Chi avrebbe potuto scorgere il passaggio, là dove tutti vedevano un crollo ineluttabile? Chi poteva seguire la strada della fine, per imboccare il sentiero dell’inizio? Solo i tedeschi. Il destino dell’Occidente, la sua «salvezza» era nelle loro mani. I tedeschi avrebbero dovuto essere gli Übergehenden, «coloro che passano oltre», che aprono un varco anche per gli altri popoli europei. Ecco il loro compito.
«Tutto il ”sangue”, tutta la ”razza”, ogni ”carattere nazionale” è inutile, e solo un decorso cieco, se non vibra già in un azzardo dell’Essere». Più volte Heidegger si chiede: «Dove sono finiti i tedeschi?». La decisione a cui li richiama è filosofica: tra il sonno dell’uomo occidentale, immerso negli enti, e il risveglio all’Essere.

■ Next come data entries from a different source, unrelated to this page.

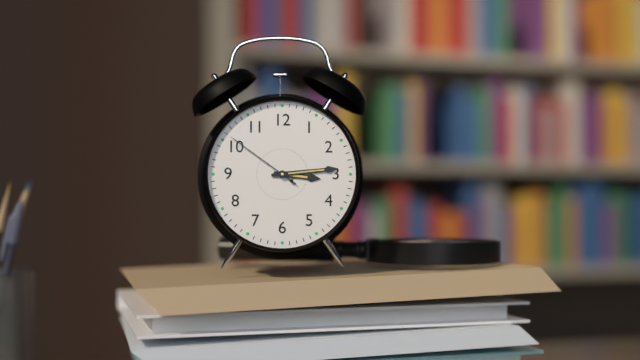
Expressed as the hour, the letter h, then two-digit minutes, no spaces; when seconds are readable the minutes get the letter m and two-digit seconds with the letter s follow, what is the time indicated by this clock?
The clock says 3h14m51s
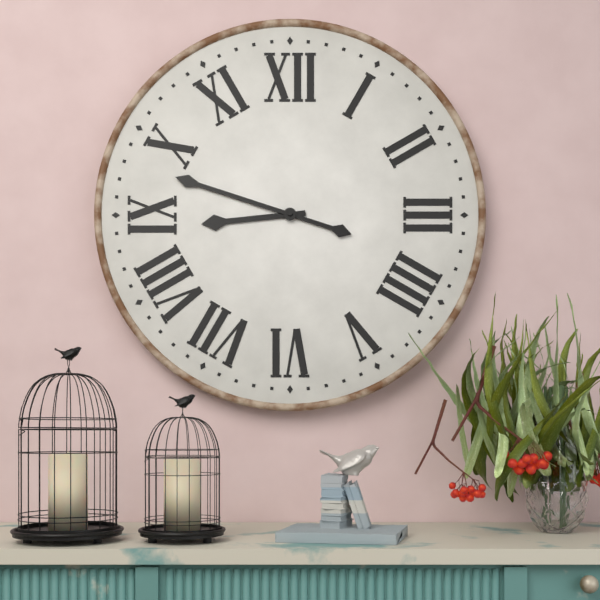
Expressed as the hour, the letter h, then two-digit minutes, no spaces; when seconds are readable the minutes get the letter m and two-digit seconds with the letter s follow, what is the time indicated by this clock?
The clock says 8h48
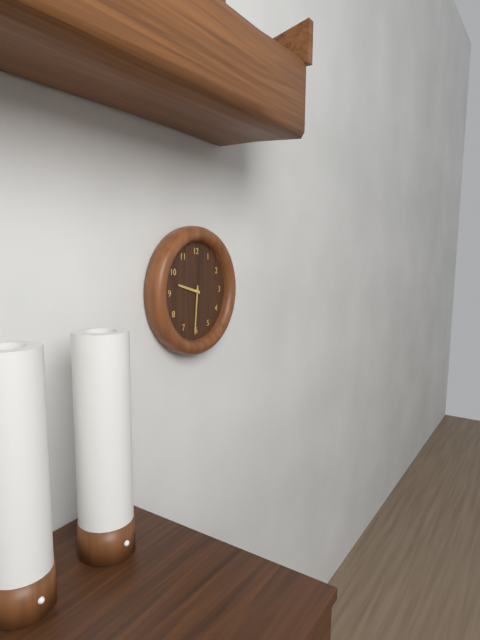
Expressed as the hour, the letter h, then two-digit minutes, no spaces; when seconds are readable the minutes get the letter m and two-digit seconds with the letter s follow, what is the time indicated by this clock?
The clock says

Ma non per questo i termini sono meno gravi. Nell’epoca della fine il rischio non sarebbe solo la vittoria della metafisica, ma anche, per quel legame di complicità che li lega, la vittoria dell’ebraismo. Vincerebbe allora «la più grande assenza di suolo che, a nulla vincolata, tutto quanto si asservisce (l’ebraismo)». Già nel 1938, all’indomani della Notte dei cristalli, Heidegger parla di «battaglia», e non esita a individuare nell’Ebreo il nemico metafisico che impedisce ai tedeschi l’accesso all’altro inizio. Il tratto greco-tedesco lascia fuori gli ebrei, l’asse dell’Essere li esclude. Per loro — questo è il verdetto — non c’è spazio nella topografia dell’Occidente.
3 commenti:
tranne la parentesi della democrazia moderna?! e la guerra in Vietnam? o il golpe in Cile? leggere secoli di storia come "colonialismo" è davvero troppo generico. tutto per difendere politicamente la Cina poi!!! Orban sarebbe portatore dei valori moderni?
D'accordo sulla (errata) riduzione del nazismo ad antisemitismo, e soprattutto sulla riduzione (altrettanto errata) del pensiero di Heidegger ad antisemitismo("metafisico"?). Starei più in guardia quando si parla di "tradizione coloniale euro-americana". La storia del mondo, non solo quella europea, è storia di conflitti tra imperi: ateniesi e persiani, romani e cartaginesi, romani e musulmani, cinesi e mongoli. E quello sovietico non è si è imposto forse, de facto, come un impero? L'imperialismo non è un fenomeno euro-americano, è l'inevitabile sbocco politico in presenza di un "surplus" di potenza.
Se non si distingue l'imperialismo dalla normalissima egemonia che ogni Grande Spazio esercita, a mio avviso si capisce poco della storia moderna e contemporanea. Anche continuando a leggere le vicende europee secondo le proprie nostalgie medievali o teologico-politiche si capisce poco.
Il primo commento non l'ho capito. Certamente c'è stato imperialismo anche durante la breve parentesi democratica ma ha riguardato prevalentemente gli USA che democrazia moderna non sono mai stati.